# [TASK DIRECTIONS]
Your result should be the lines holding the word "label", copied from the entries below.

# [Collected data entries]
□ □ □ □ □

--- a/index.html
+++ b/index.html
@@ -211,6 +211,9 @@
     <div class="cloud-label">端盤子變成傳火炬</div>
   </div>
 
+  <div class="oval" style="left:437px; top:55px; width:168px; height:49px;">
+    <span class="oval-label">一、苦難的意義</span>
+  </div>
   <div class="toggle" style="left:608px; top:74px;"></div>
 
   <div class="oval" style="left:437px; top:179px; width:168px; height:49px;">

□ □ □ □ □

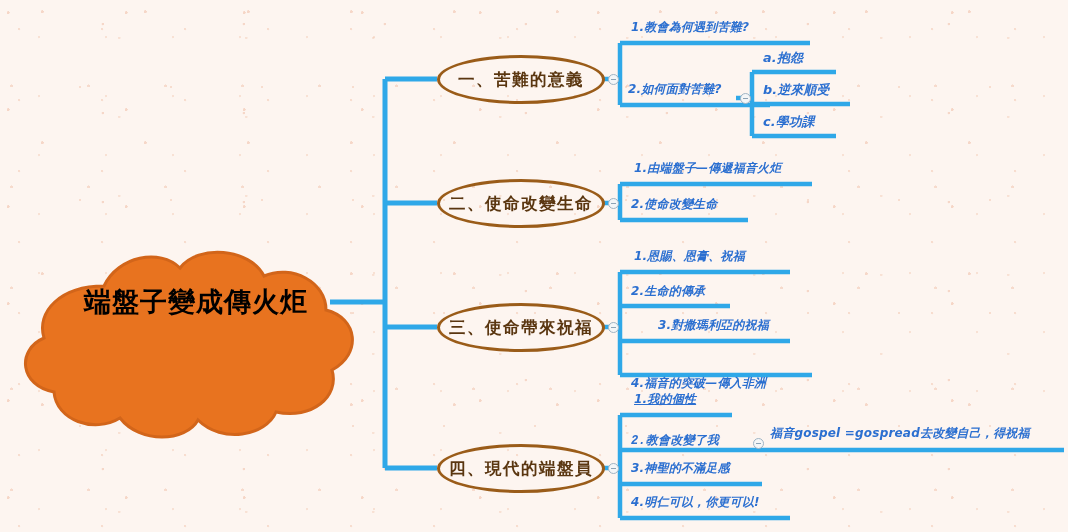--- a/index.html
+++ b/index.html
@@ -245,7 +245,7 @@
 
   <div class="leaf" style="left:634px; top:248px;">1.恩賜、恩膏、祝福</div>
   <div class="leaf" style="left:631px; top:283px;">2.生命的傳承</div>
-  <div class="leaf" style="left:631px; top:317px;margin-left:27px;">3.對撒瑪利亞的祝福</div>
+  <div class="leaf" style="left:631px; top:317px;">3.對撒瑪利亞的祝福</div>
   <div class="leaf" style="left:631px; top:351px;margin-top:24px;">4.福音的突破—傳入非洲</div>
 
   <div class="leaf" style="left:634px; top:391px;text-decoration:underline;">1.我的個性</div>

□ □ □ □ □

# [EXPECTED ANSWER]
     <div class="cloud-label">端盤子變成傳火炬</div>
+    <span class="oval-label">一、苦難的意義</span>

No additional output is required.